2) Students who have less must be given more – In order to level the playing field, children with the greatest needs must be provided the necessary resources, support, and time in order to close the achievement gap.
3) All students learn; as educators we must understand how they learn – A variety of instructional strategies and assessments is essential.
4) Students who are behind must work harder, longer, and under conditions that offer the possibility of success.
5) We must know our students well – Education is a relationship business.
6) Data must drive our decisions – Students work – outcomes – must determine the agenda for teacher work. We must document evidence of learning.
7) The culture of the school must be conducive to teaching and learning – schools must be safe.
8) Stay focused on the goal of student achievement – With a tough economy, it is easy to lose our focus on what is most important. School leaders cannot allow this to happen.
9) Form partnerships between home, school, and community. We must work together.
10) Celebrate success – Demonstrate support, appreciation, and respect for all students, faculty, and staff.”

Dr. Roy “Cole” Pugh-
On his application, Pugh listed is current employer as the Eagle Mountain-Saginaw Independent School District (ISD) in Ft. Worth, Texas, where he serves as Superintendent at a salary of $195,000.

Pugh has held the position at Eagle Mountain-Saginaw since 2006. Prior to that time and since 1983, Pugh has served as Superintendent at six other Texas school district. In all but one of those positions, Pugh said he moved to take a position in a larger school district. Pugh’s career in education began in 1973 where he taught school, coached and served as Principal in other Texas communities.
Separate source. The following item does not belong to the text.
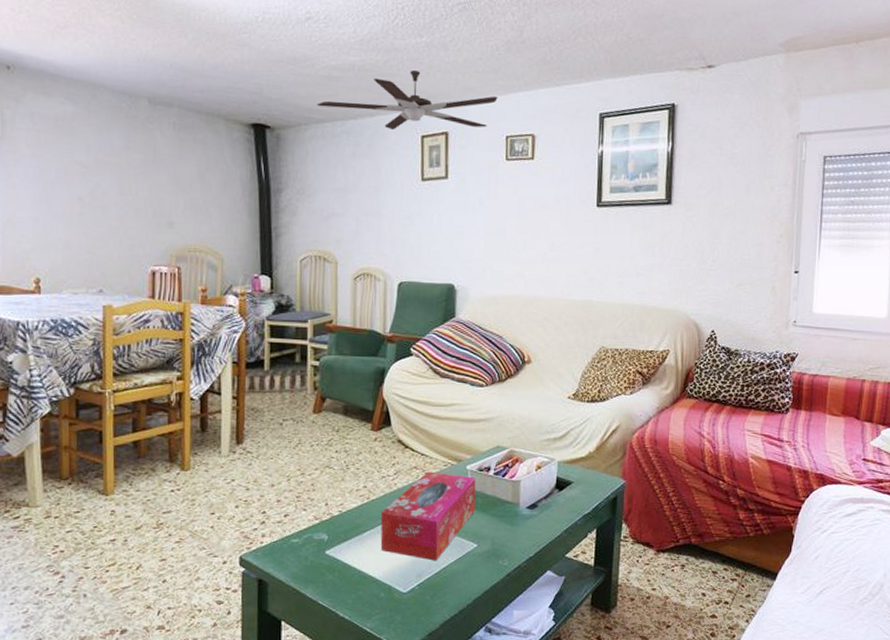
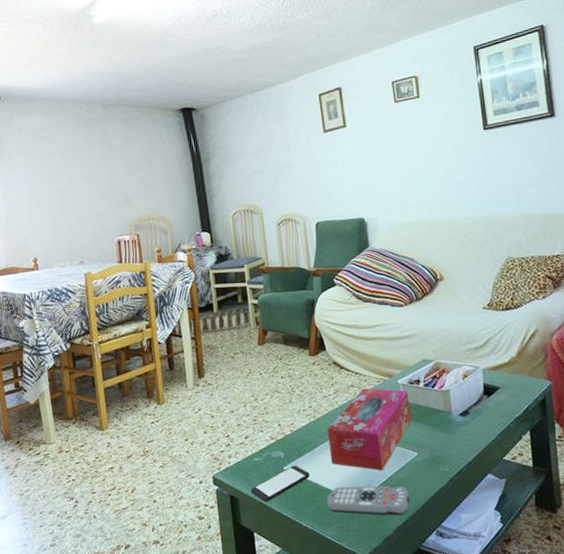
smartphone: none [283,549,355,587] -> present [250,465,310,501]
ceiling fan: present [316,70,498,130] -> none [229,40,380,94]
remote control: none [370,576,461,609] -> present [327,485,409,516]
Pugh earned an Ed.D. in Administration & Supervision from the University of Houston in 1988, a M.Ed. in Physical Education and Education from Stephen F. Austin State University in 1973 and, also from the same university, a B.S. in Health & Physical Education in 1972. Pugh has published several papers on curriculum management and budgeting and has been a presenter at more than two dozen regional, state and national conferences.
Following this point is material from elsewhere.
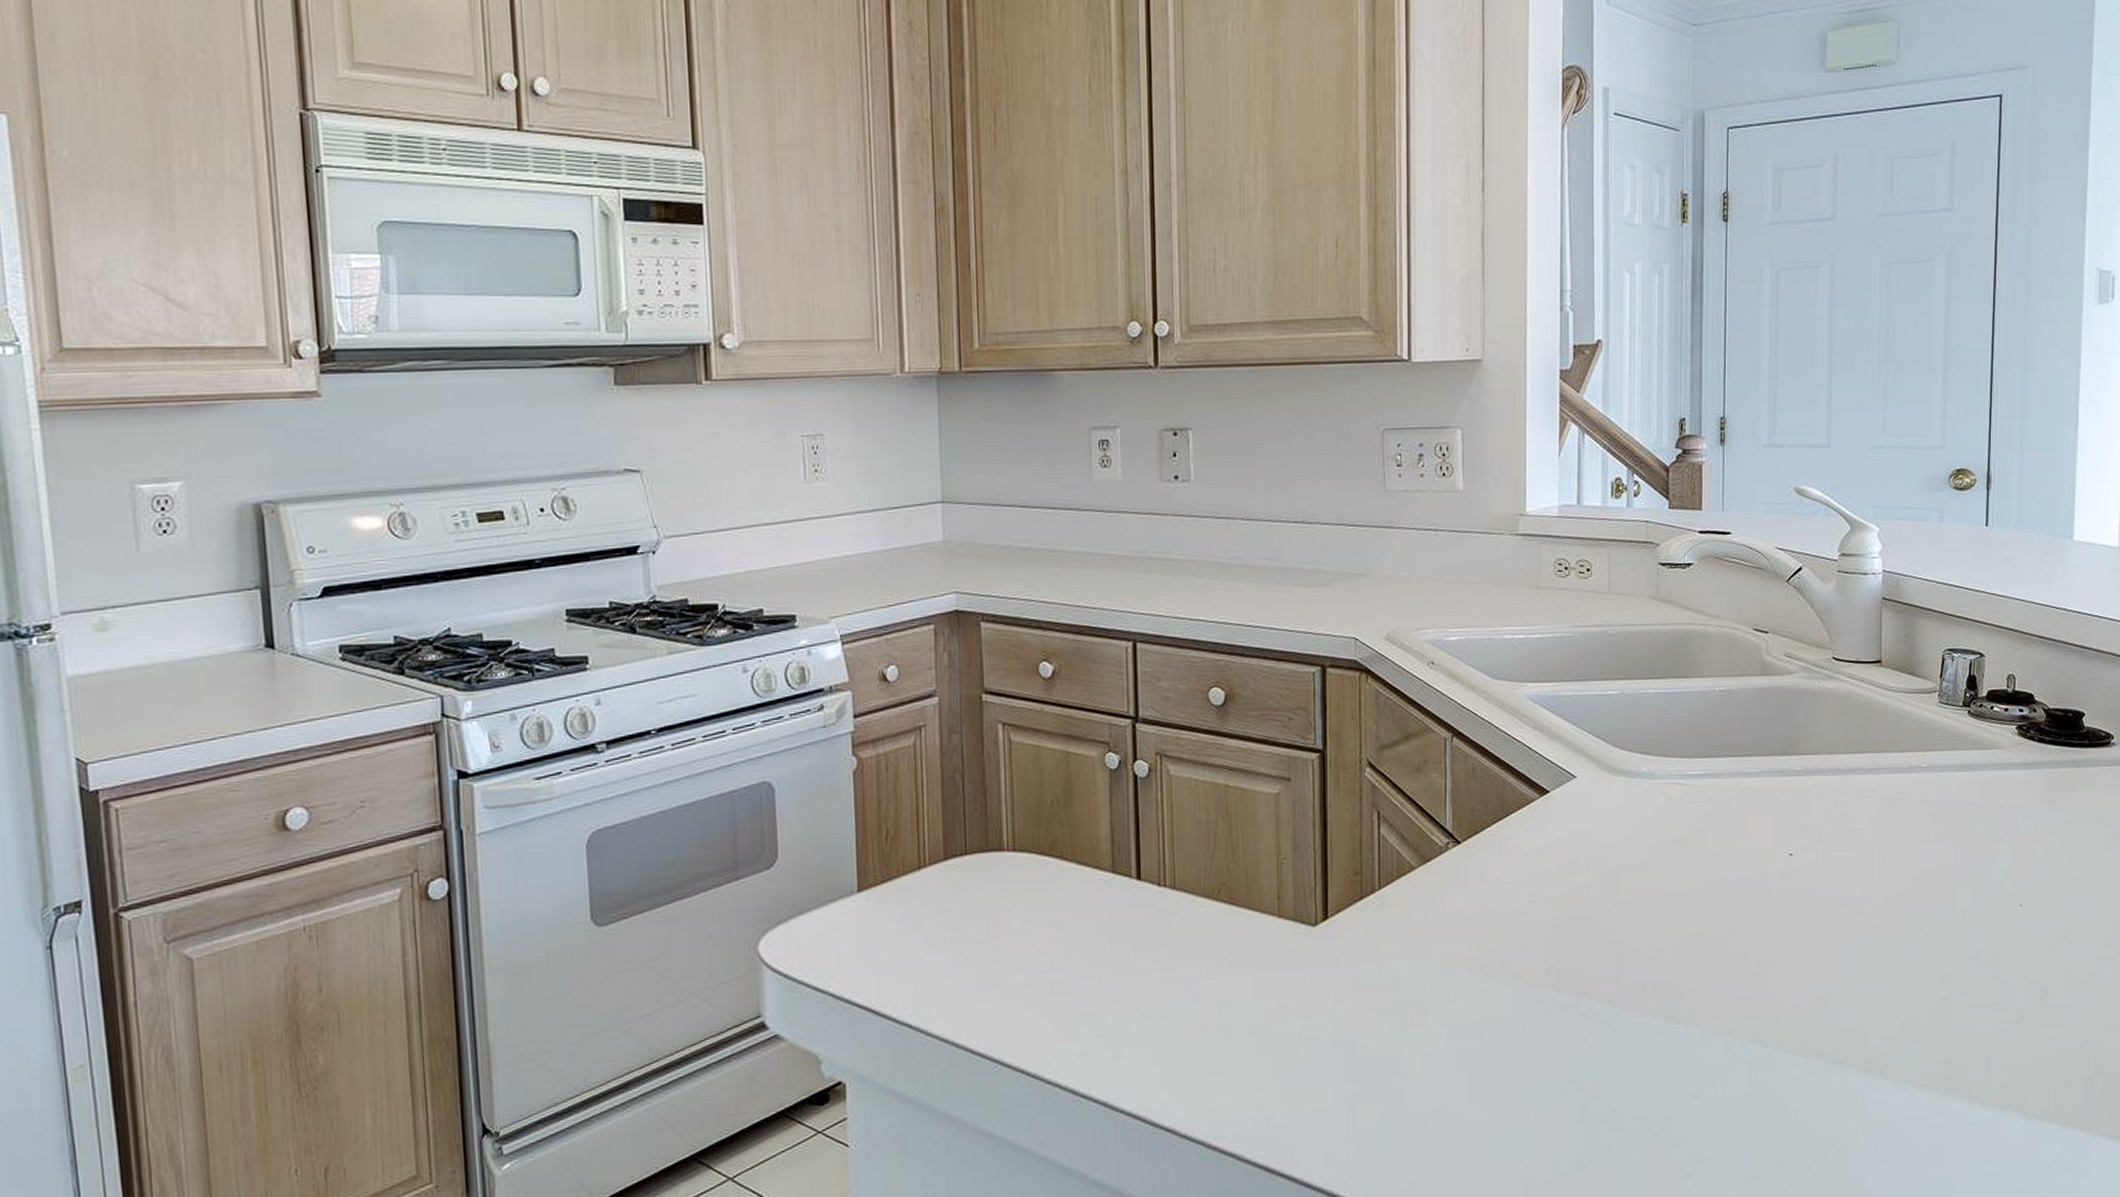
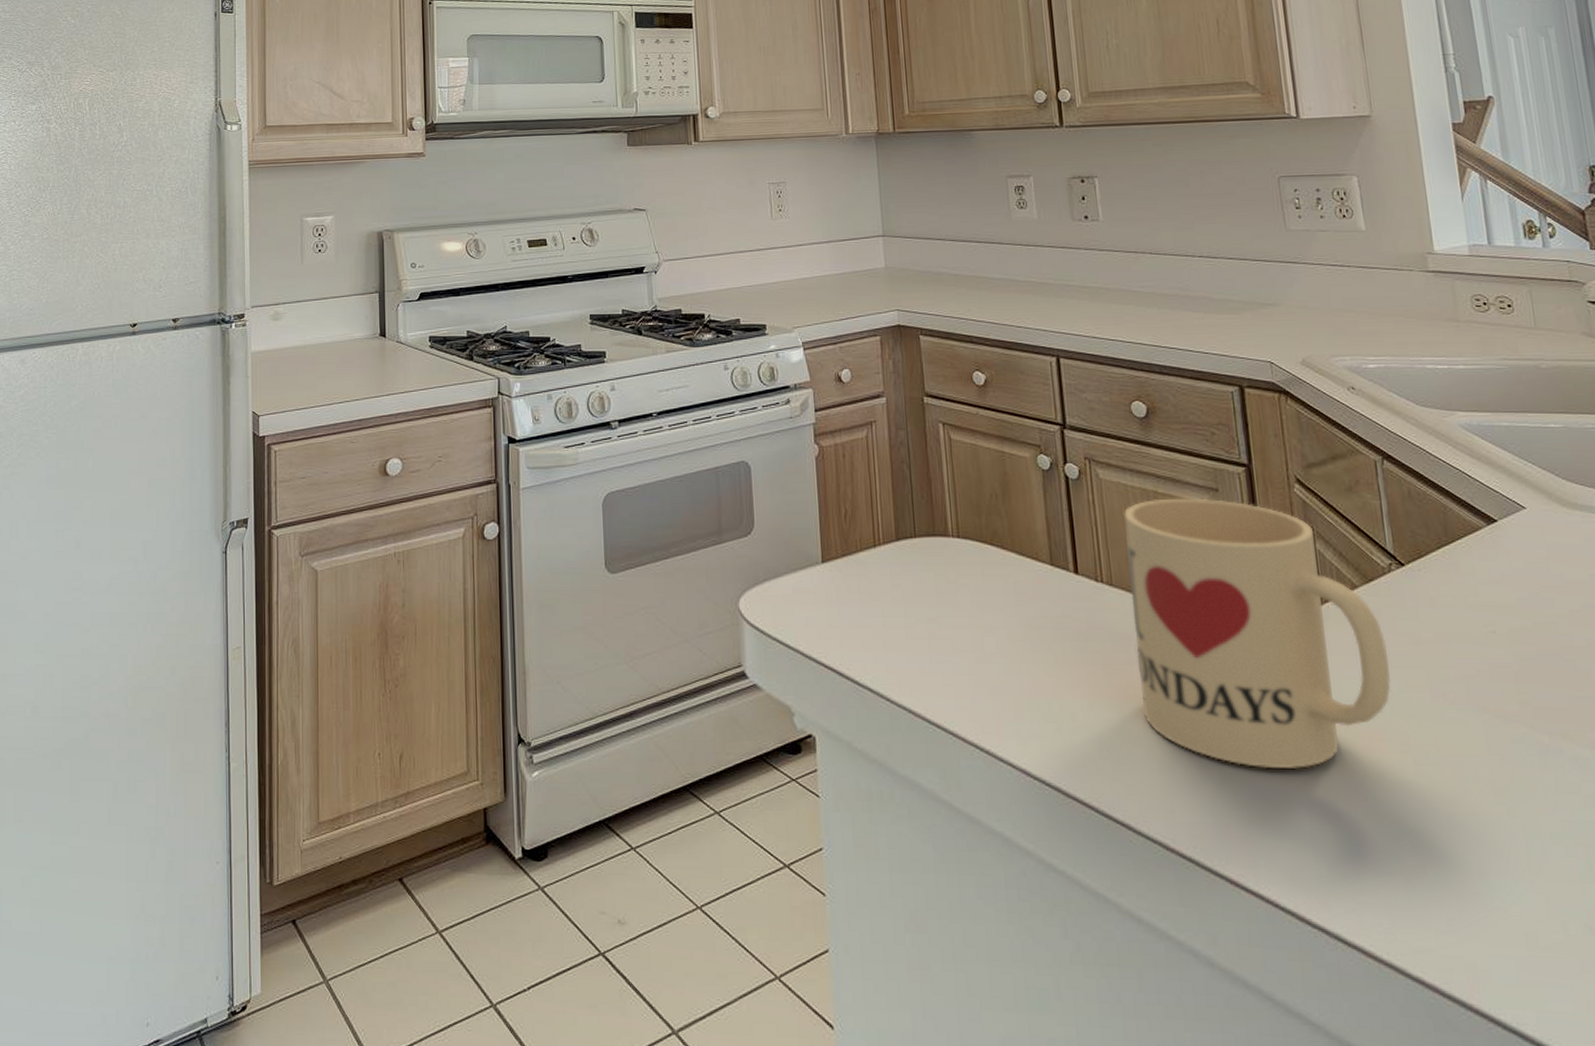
mug: none [1193,788,1435,1057] -> present [1124,498,1391,768]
Responding on why he wants to come to the Fayette County School System, Pugh said, “I have studied the Fayette County Public Schools vacancy announcement and find it to be an excellent school system. Fayette County would be an excellent place to live and work and for our children to attend school. My knowledge, skills, and experiences meet the characteristics that the Board of Education is seeking.”
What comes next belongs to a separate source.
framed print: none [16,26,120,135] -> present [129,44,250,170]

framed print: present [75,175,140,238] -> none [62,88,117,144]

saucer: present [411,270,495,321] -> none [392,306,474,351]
Stating his education philosophy, Pugh said, “The board and superintendent must function as the leadership team to provide the vision, direction and support necessary for a successful school system. Comprehensive planning should be used to focus resources on priorities. Two-way communication with district stakeholders is a vital component, along with family and community involvement.”
“There should be a focus on the academic performance of students. Educators must ensure that students perform well on state and national accountability measures. This calls for a quality written curriculum, effective teaching practices, formative and summative assessments, and data analysis. We must go beyond that level of accomplishment to prepare students to function as effective citizens, live personally satisfying live, and contribute to and improve society.”
“It is important to provide a comprehensive program for students, including academic and extra-curricular activities in a safe environment.”
“Skilled employees should be provided with resources such as facilities, technology, and professional development. Most employees do the best job that they can every day, based on their current level of knowledge and skill. It is the responsibility of the district to provide quality professional development opportunities,” Pugh said.

Board Chairman Terri Smith announced Tuesday that the new superintendent will be chosen at a future meeting of the school board.